As with any 30-year relationship, the one between Sydnor and his church had its joys and struggles.

Sydnor inspired people with powerful sermons that mixed Scripture with humor–and were blessedly succinct.

“He stops when it’s time to stop,” said longtime parishioner Brooke Snead, who bakes Sydnor a birthday cake every year.

He guided the church through a difficult stretch when a former treasurer confessed to embezzling thousands, then sought forgiveness.

He counseled parishioners through devastating personal losses and joyful celebrations.

“He took me through the death of my late wife of cancer, and through the marriage with my present wife,” Van Sant said. “I just think the world of him.”

But no church, and no minister, is immune to dispute.

Catherine Hicks, a St. George’s parishioner for 18 years, said she was at times maddened by Sydnor’s handling of internal church matters.

She said he hates conflict–which he also said–and his reluctance to confront it at times frustrated her and others.

But the rough times did not negate her respect for him.

“If I had to say, has he done a good job or has he done a bad job, he’s done a wonderful job,” Hicks said. “I certainly have fallen into the trap of wanting him to be more than human, to be perfect.
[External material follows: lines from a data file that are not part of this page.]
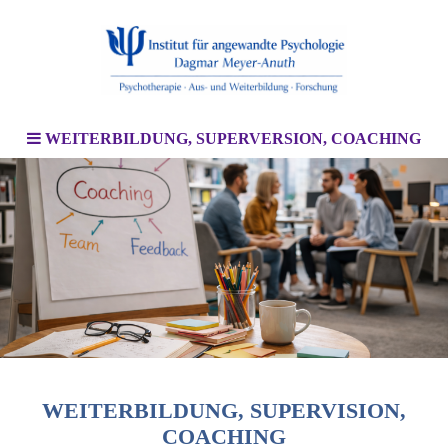
WEITERBILDUNG, SUPERVERSION, COACHING
WEITERBILDUNG, SUPERVISION,
COACHING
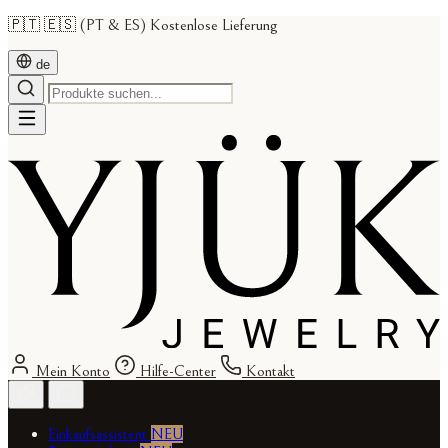
🇵🇹 🇪🇸 (PT & ES) Kostenlose Lieferung
de
Mein Konto
Hilfe-Center
Kontakt
Einkaufsassistent
NEU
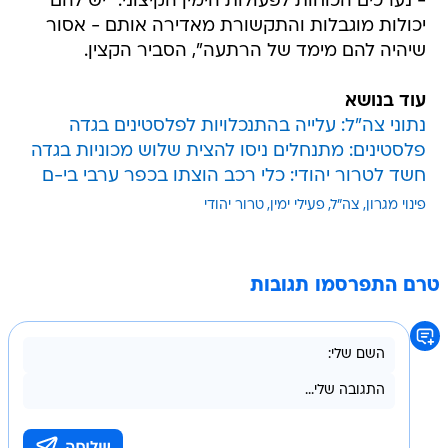
- נערכים הכוחות לפעולות הימין הקיצוני. "יש להם
יכולות מוגבלות והתקשורת מאדירה אותם - אסור
שיהיה להם מימד של הרתעה", הסביר הקצין.
עוד בנושא
נתוני צה"ל: עלייה בהתנכלויות לפלסטינים בגדה
פלסטינים: מתנחלים ניסו להצית שלוש מכוניות בגדה
חשד לטרור יהודי: כלי רכב הוצתו בכפר ערבי בי-ם
פינוי מגרון
צה"ל
פעילי ימין
טרור יהודי
טרם התפרסמו תגובות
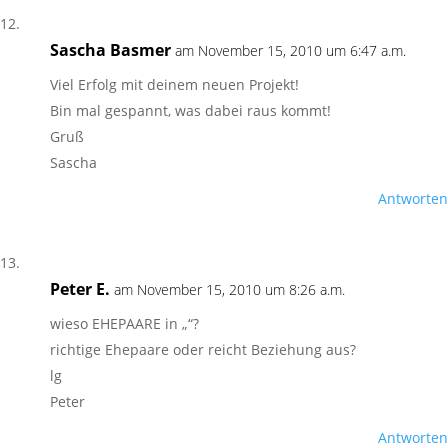
Sascha Basmer
am November 15, 2010 um 6:47 a.m.
Viel Erfolg mit deinem neuen Projekt!
Bin mal gespannt, was dabei raus kommt!
Gruß
Sascha
Antworten
Peter E.
am November 15, 2010 um 8:26 a.m.
wieso EHEPAARE in „“?
richtige Ehepaare oder reicht Beziehung aus?
lg
Peter
Antworten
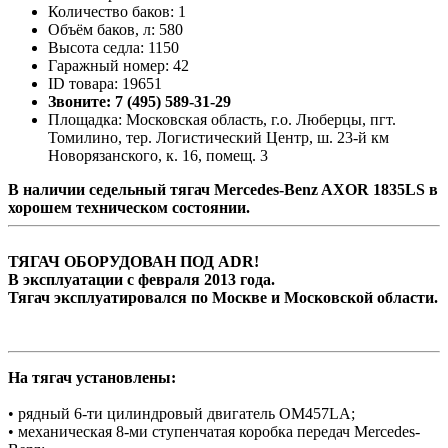
Количество баков: 1
Объём баков, л: 580
Высота седла: 1150
Гаражный номер: 42
ID товара: 19651
Звоните: 7 (495) 589-31-29
Площадка: Московская область, г.о. Люберцы, пгт.
Томилино, тер. Логистический Центр, ш. 23-й км
Новорязанского, к. 16, помещ. 3
В наличии седельный тягач Mercedes-Benz AXOR 1835LS в
хорошем техническом состоянии.
ТЯГАЧ ОБОРУДОВАН ПОД ADR!
В эксплуатации с февраля 2013 года.
Тягач эксплуатировался по Москве и Московской области.
На тягач установлены:
• рядный 6-ти цилиндровый двигатель OM457LA;
• механическая 8-ми ступенчатая коробка передач Mercedes-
Well, guess what? That’s an impossibility.”

In his final sermon and in a conversation a few days before, Sydnor talked about the inevitability of disagreements–and the importance of handling them respectfully.

“Every Sunday, when we’re singing a song you despise, can you take some joy from the fact that the person standing next to you loves it?” Sydnor said.

Fulfilling vows

When their cottage in his native Westmoreland County is renovated, Sydnor and his wife will move from their house in Fredericksburg.

He’d like to do some gardening, and the couple plan to take their grandsons to the zoo.

He will continue his work as an ecumenical officer for the Episcopal Diocese of Virginia.

But his focus will be on his wife.

“It’s what any husband would do to fulfill their marriage vow,” Sydnor said. “It is certainly what my wife, I’m quite sure, would be doing for me if the shoe was on the other foot.”